8. Its trajectory makes it almost a twin of the Great Comet of 1680.
Also known as Kirch’s Comet, the Great Comet of 1680 was the first discovered by telescope and was famed for its extremely long tail.
Said to be visible even in daylight, the Great Comet reached a perihelion distance (closest approach to the Sun) of 0.006AU. ISON will approach at 0.012AU and both will approach to within ~0.4AU of Earth.
Both their paths through space are remarkably similar, according to isoncampaign.org:
The “argument of perihelion” is 351-degrees versus 360-degrees, and orbital inclination 61-degrees versus 60-degrees for Kirch and ISON, respectively
9. It’s in beautiful condition.
Because it’s ISON’s first visit to the inner Solar System, it’s in pristine condition with an almost intact and relatively thick layer of ice that will eventually melt as it approaches the Sun, causing the familiar tail we see on comets. In effect, it’s just gas sublimating from the comet’s surface.

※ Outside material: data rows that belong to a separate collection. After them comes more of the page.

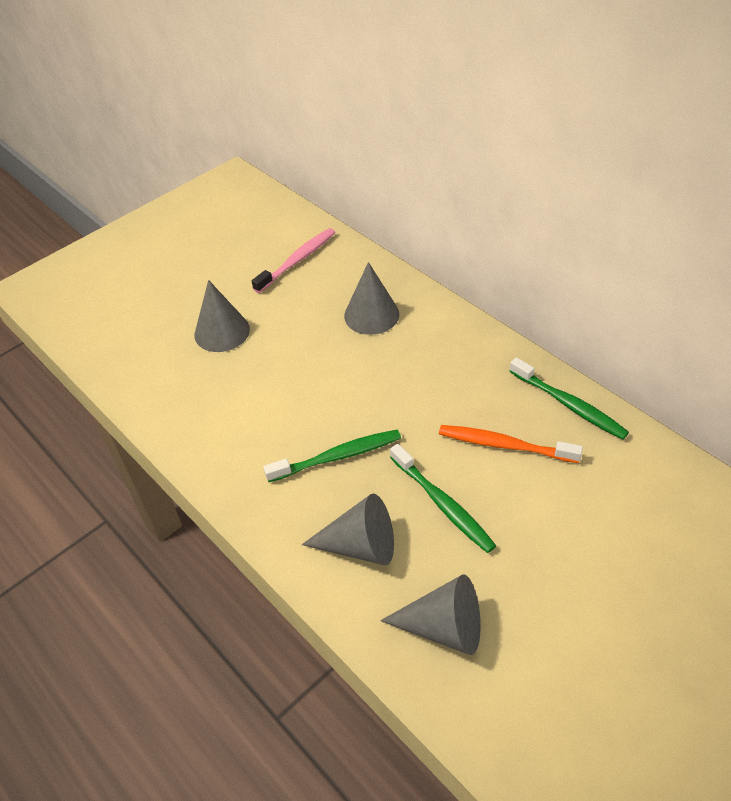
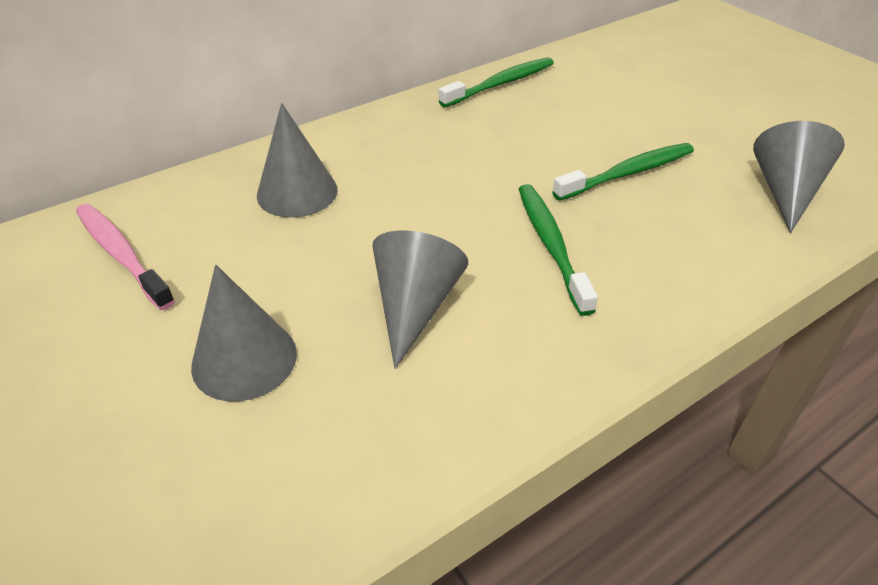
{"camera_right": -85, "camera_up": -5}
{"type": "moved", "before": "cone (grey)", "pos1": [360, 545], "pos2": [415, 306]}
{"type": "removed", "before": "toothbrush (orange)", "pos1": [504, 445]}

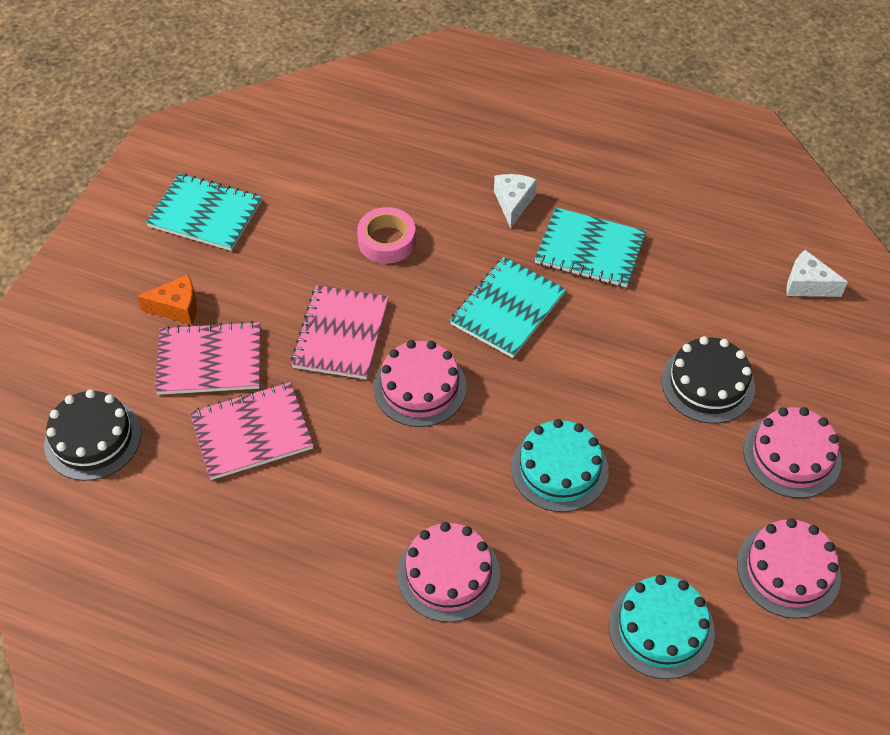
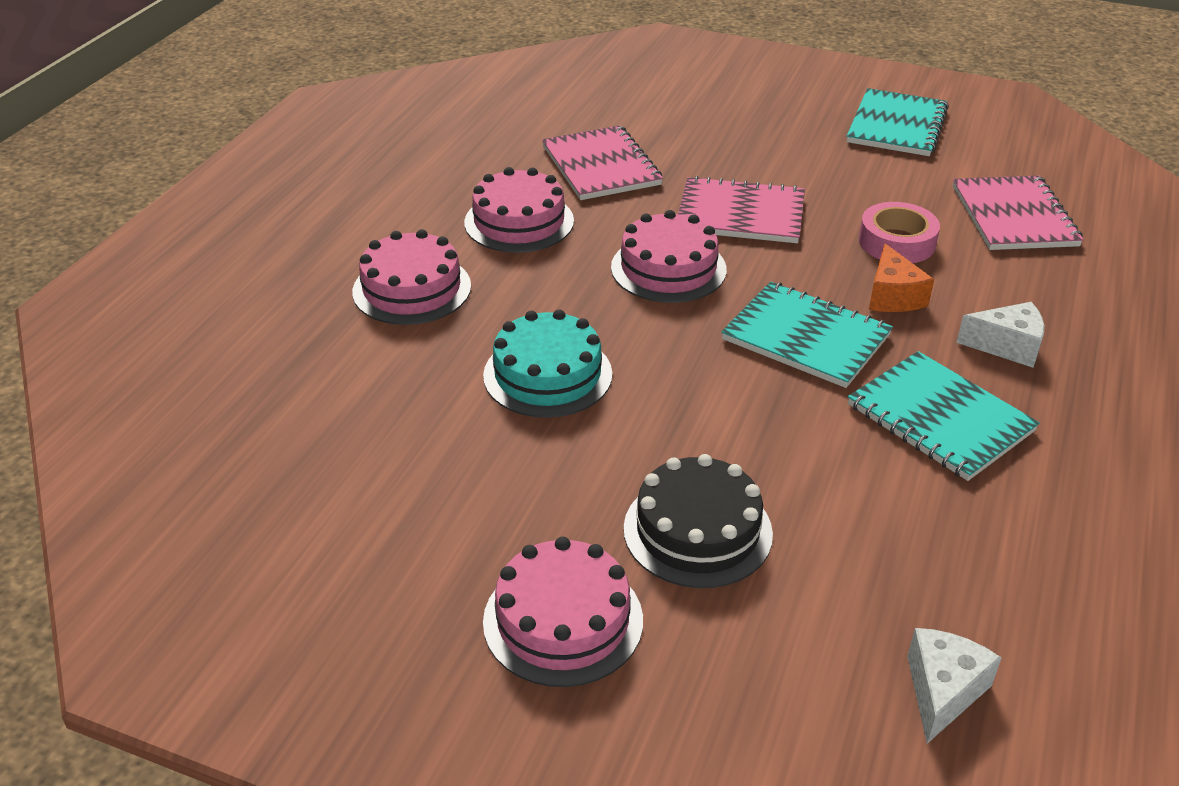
{"camera_right": 90, "camera_up": -15}
{"type": "removed", "before": "cake (black)", "pos1": [93, 438]}
{"type": "moved", "before": "cheese (orange)", "pos1": [177, 308], "pos2": [892, 296]}
{"type": "moved", "before": "notebook (pink)", "pos1": [209, 361], "pos2": [1013, 216]}
{"type": "turned", "before": "notebook (turquoise)", "pos1": [590, 249], "pos2": [940, 418], "turn": -60}
{"type": "removed", "before": "cake (turquoise)", "pos1": [661, 628]}
{"type": "moved", "before": "cake (pink)", "pos1": [788, 570], "pos2": [519, 222]}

10. It’s behaving weirdly.
ISON’s gas production rate has increased as it nears the Sun. That’s expected. What’s surprising astronomers is that its dust production rate has not. Carl Hergenrother of the Lunar and Planetary Laboratory in Arizona told Mother Nature Network: “I don’t really know what this means but something has to give, either the dust production picks up or the gas production slows down.”
11. The comet’s nucleus is unusually tiny.
Estimated at less than 2 kilometres in diameter, that’s small even through Hubble’s eagle eyes. Still, careful study of this image suggests the nucleus is almost certainly solid and still intact – the coma spreads out evenly from a single point, which we wouldn’t see if ISON were falling to pieces.
Comet observer John Bortle also told MNN: “I cannot recall any previous comet in my 50-plus years of comet observing looking quite like this … All I can say is I don’t like the odd look of it at this time.”
12. For now, ISON is still in one piece and still en route to the Sun.
If it survives, or breaks into two or three big pieces, then there should be a spectacular tail.
13. It’s probably going to usher in the New Year.
If it survives perhelion on November 28, ISON will make its closest approach to Earth on December 26, at a distance of 39.9 million miles. As it is low on the horizon, especially in the southern states, the best time to look is an hour and a half before local sunrise.